Reading my Leo horoscope was just a fun little habit. I’d make sure to check it every day, at the very end of my day. This way, I could laugh at how incredibly off it was or be amazed at how freaking accurate it was. Then things went awry: I began to read my horoscope before brushing my teeth. If I read something that rubbed me the wrong way, I’d feel paranoid, anxious, sad, and angry all at once.
When I learned that the DailyHoroscope app had an option to measure the compatibility between two signs, I took advantage of that too. Although not the smartest decision, I was in too deep. I plugged in my sign (Leo) and my boyfriend, Stephen’s, sign (Libra) and read on:
“The indecisive nature of Libra places Leo in charge in both social and work relations. In other aspects though, Libra gives more instructions and directions than Leo does. In most cases, Libra’s attitude frustrates Leo a great deal, as Leo is a powerful sign with a predisposition to dominate in relationships.”
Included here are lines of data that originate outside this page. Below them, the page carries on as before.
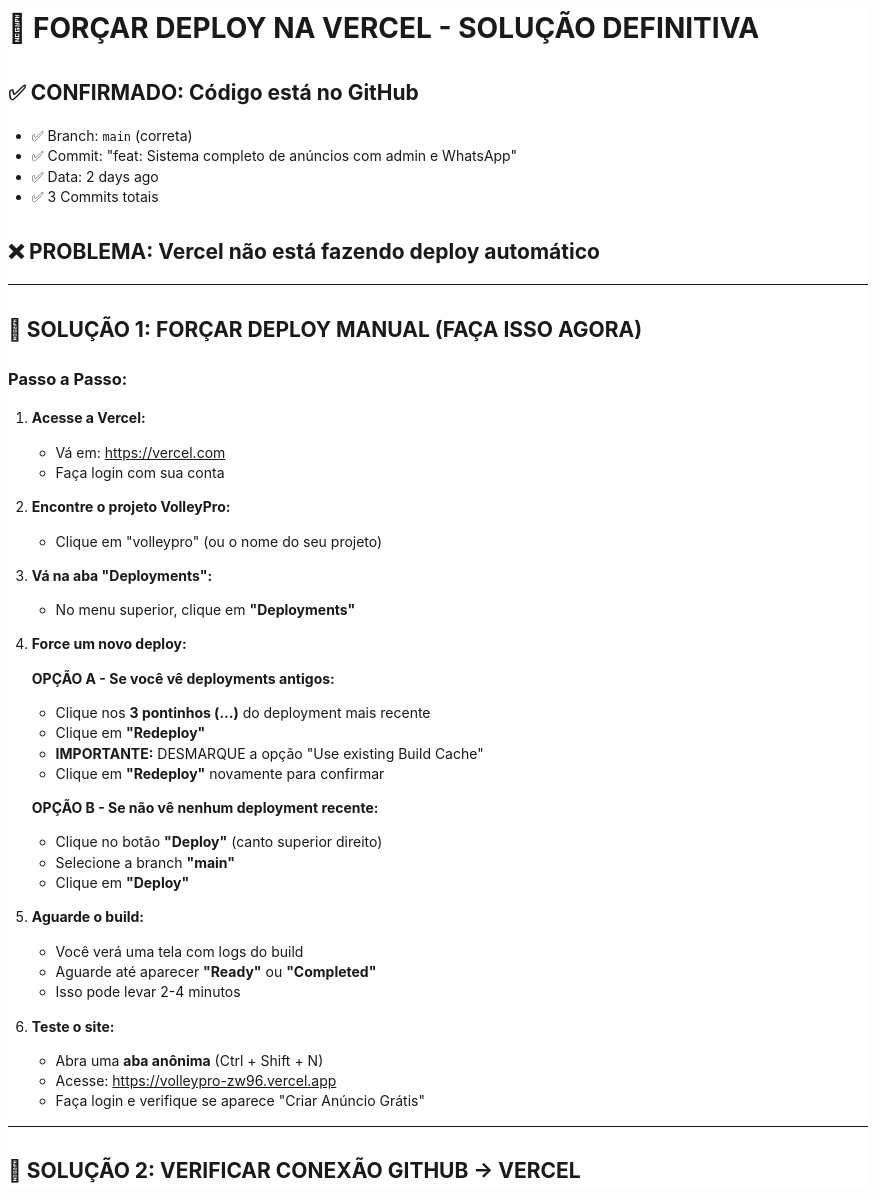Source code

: # 🚨 FORÇAR DEPLOY NA VERCEL - SOLUÇÃO DEFINITIVA

## ✅ CONFIRMADO: Código está no GitHub
- ✅ Branch: `main` (correta)
- ✅ Commit: "feat: Sistema completo de anúncios com admin e WhatsApp"
- ✅ Data: 2 days ago
- ✅ 3 Commits totais

## ❌ PROBLEMA: Vercel não está fazendo deploy automático

---

## 🎯 SOLUÇÃO 1: FORÇAR DEPLOY MANUAL (FAÇA ISSO AGORA)

### Passo a Passo:

1. **Acesse a Vercel:**
   - Vá em: https://vercel.com
   - Faça login com sua conta

2. **Encontre o projeto VolleyPro:**
   - Clique em "volleypro" (ou o nome do seu projeto)

3. **Vá na aba "Deployments":**
   - No menu superior, clique em **"Deployments"**

4. **Force um novo deploy:**
   
   **OPÇÃO A - Se você vê deployments antigos:**
   - Clique nos **3 pontinhos (...)** do deployment mais recente
   - Clique em **"Redeploy"**
   - **IMPORTANTE:** DESMARQUE a opção "Use existing Build Cache"
   - Clique em **"Redeploy"** novamente para confirmar
   
   **OPÇÃO B - Se não vê nenhum deployment recente:**
   - Clique no botão **"Deploy"** (canto superior direito)
   - Selecione a branch **"main"**
   - Clique em **"Deploy"**

5. **Aguarde o build:**
   - Você verá uma tela com logs do build
   - Aguarde até aparecer **"Ready"** ou **"Completed"**
   - Isso pode levar 2-4 minutos

6. **Teste o site:**
   - Abra uma **aba anônima** (Ctrl + Shift + N)
   - Acesse: https://volleypro-zw96.vercel.app
   - Faça login e verifique se aparece "Criar Anúncio Grátis"

---

## 🎯 SOLUÇÃO 2: VERIFICAR CONEXÃO GITHUB → VERCEL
This description was a mirrored image of our relationship. I was sold, I was convinced. And I went back every single day to read my horoscope – and Stephens.
I read his horoscope as a way to calm my anxiety when he was away at college. (I knew that the upstate college scene meant two things: parties and bitches.) At least that was my intent. Instead, it turned me into the raging Leo astrology insists that I am.
Reading his Libra horoscope drove me to question his every move and no longer believe in his word.
If he told me he was with a friend, I assumed it was a girlfriend since his horoscope once claimed he was rekindling an old flame. Another day I started off my day with my daily ritual – wake up, check his horoscope, check mine and go brush – but this time, I didn’t get passed Libra. His ‘scope said that he would run into an old friend and they would feel some serious chemistry, and keep in contact. I felt like I had just been cheated on. It was then that Stephen texted me saying he had bumped into a childhood friend at the gym. My heart dropped and I wouldn’t be surprised if it shot straight through my ass and landed on the floor. Broken, shattered. Immediately, I asked him what friend this was. Stephen said his name was Germ. When I heard that horrible name that could never belong to a female, I jumped for joy and my heart leaped back into my chest.
That was my reality check. I needed to stop for my sake and sanity. If I wanted our relationship to survive, I’d have to stop my paranoia. After all, I did this out of fear of losing one of the best things I’ve ever had. I needed answers, but horoscopes weren’t the best source of information. They would only manifest my fear and I’d lose it all.